Extract the lines below verbatim and omit the picture from the output.

----

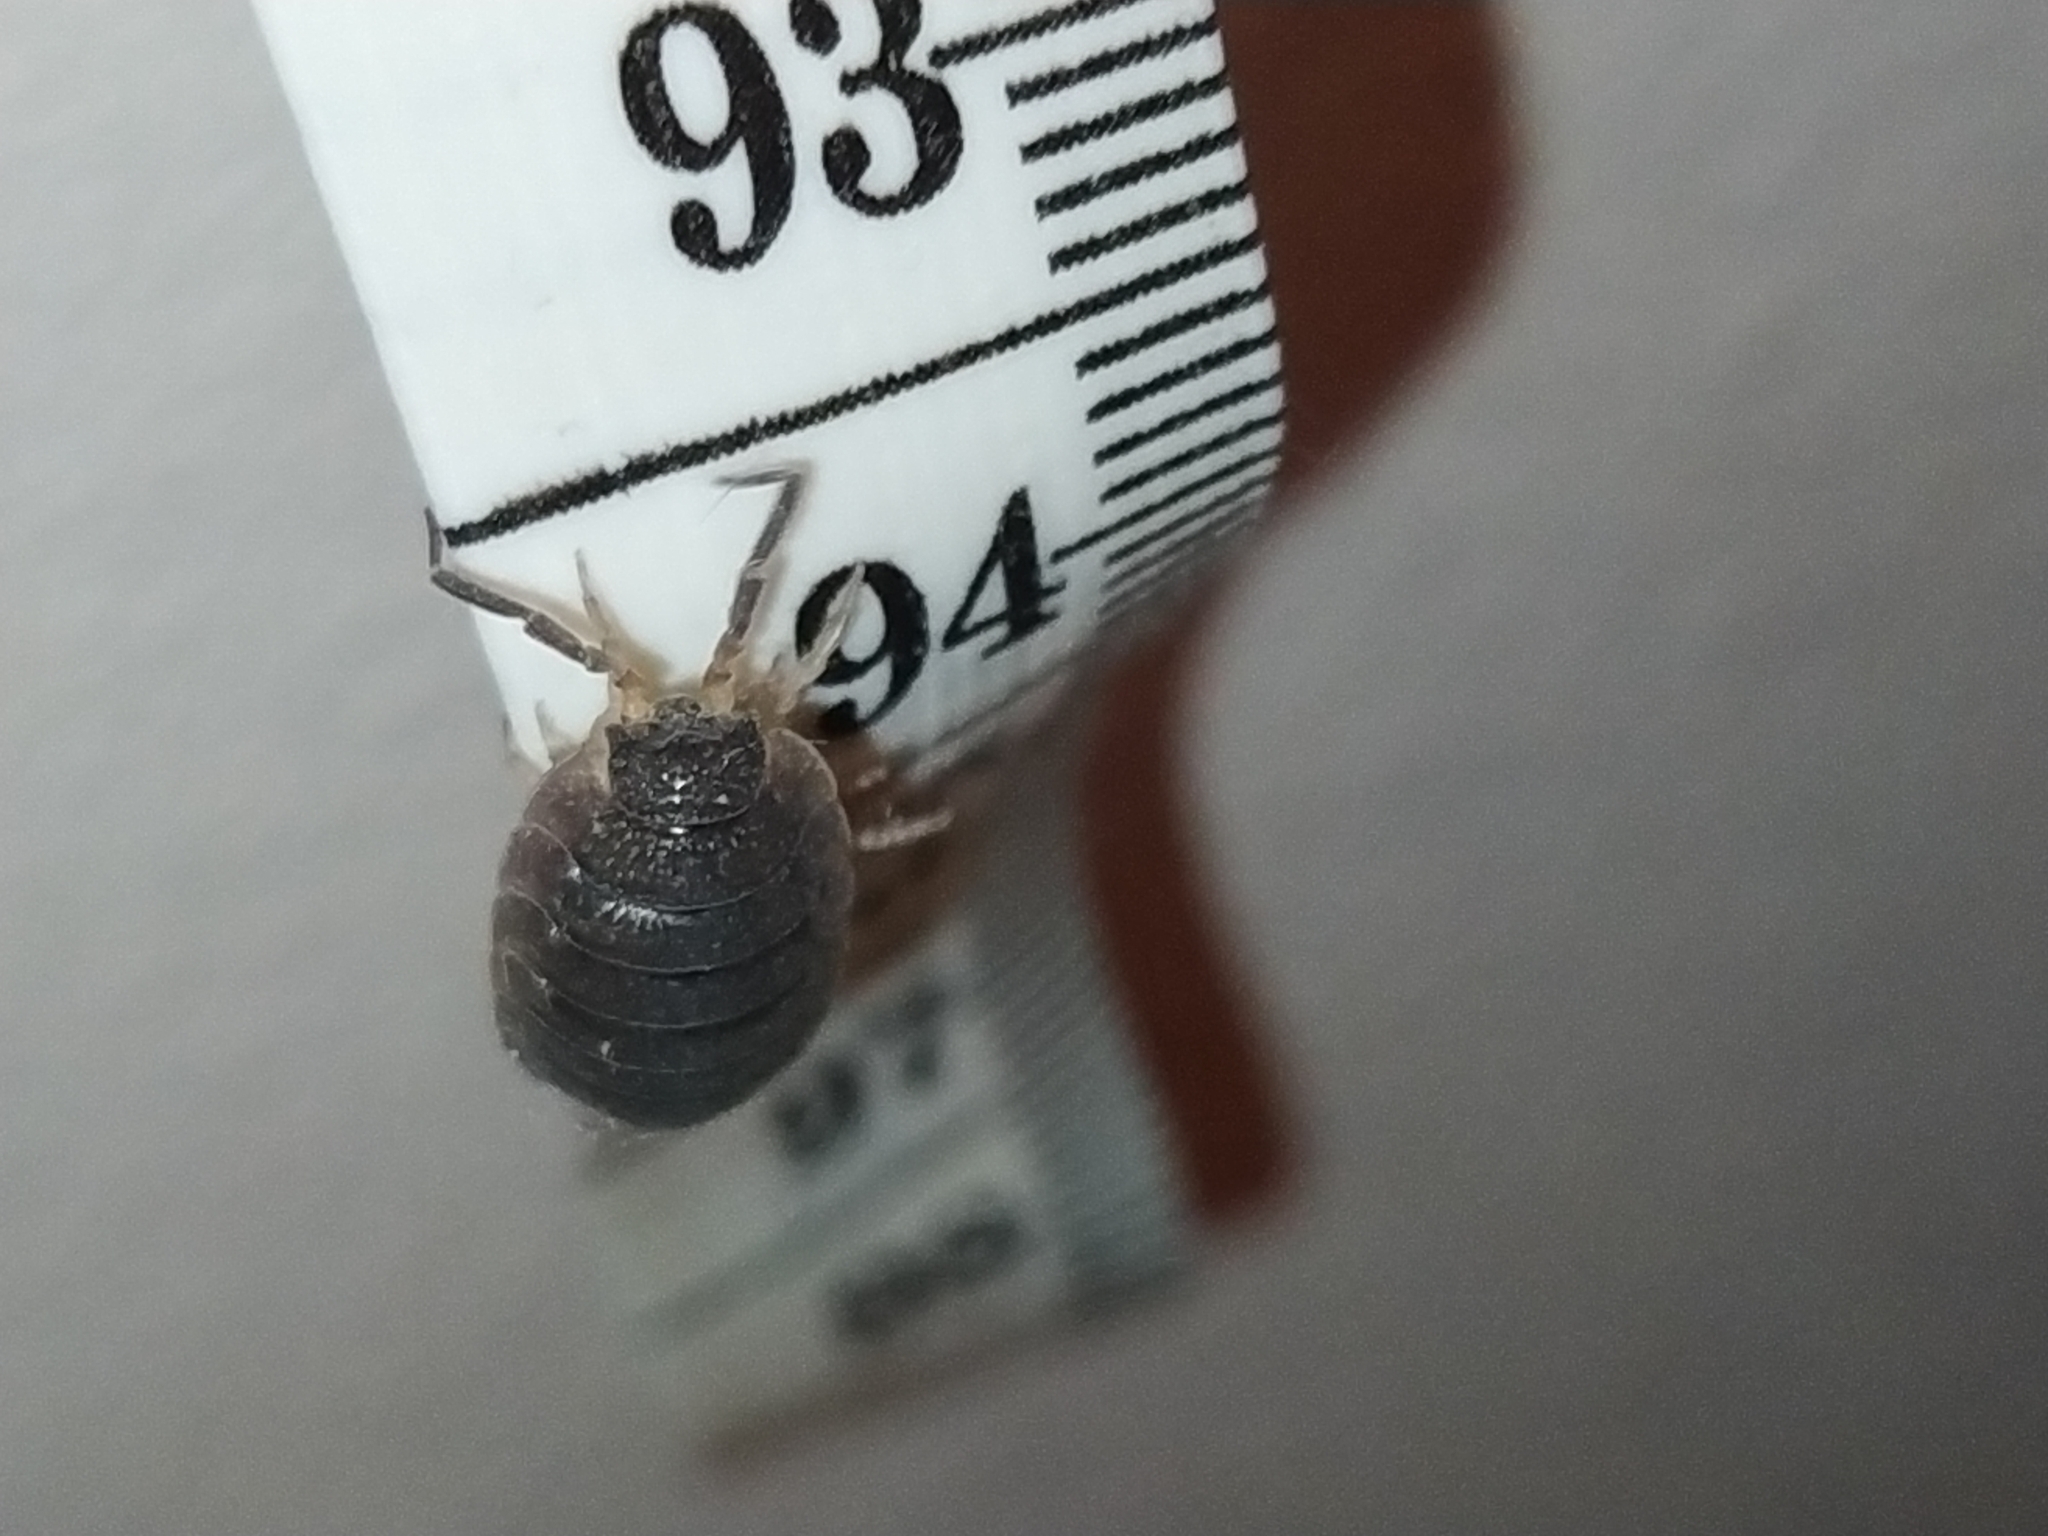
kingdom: Animalia
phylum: Arthropoda
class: Malacostraca
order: Isopoda
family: Porcellionidae
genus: Porcellio
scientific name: Porcellio scaber
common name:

----

## Correct result
kingdom: Animalia
phylum: Arthropoda
class: Malacostraca
order: Isopoda
family: Porcellionidae
genus: Porcellio
scientific name: Porcellio scaber
common name:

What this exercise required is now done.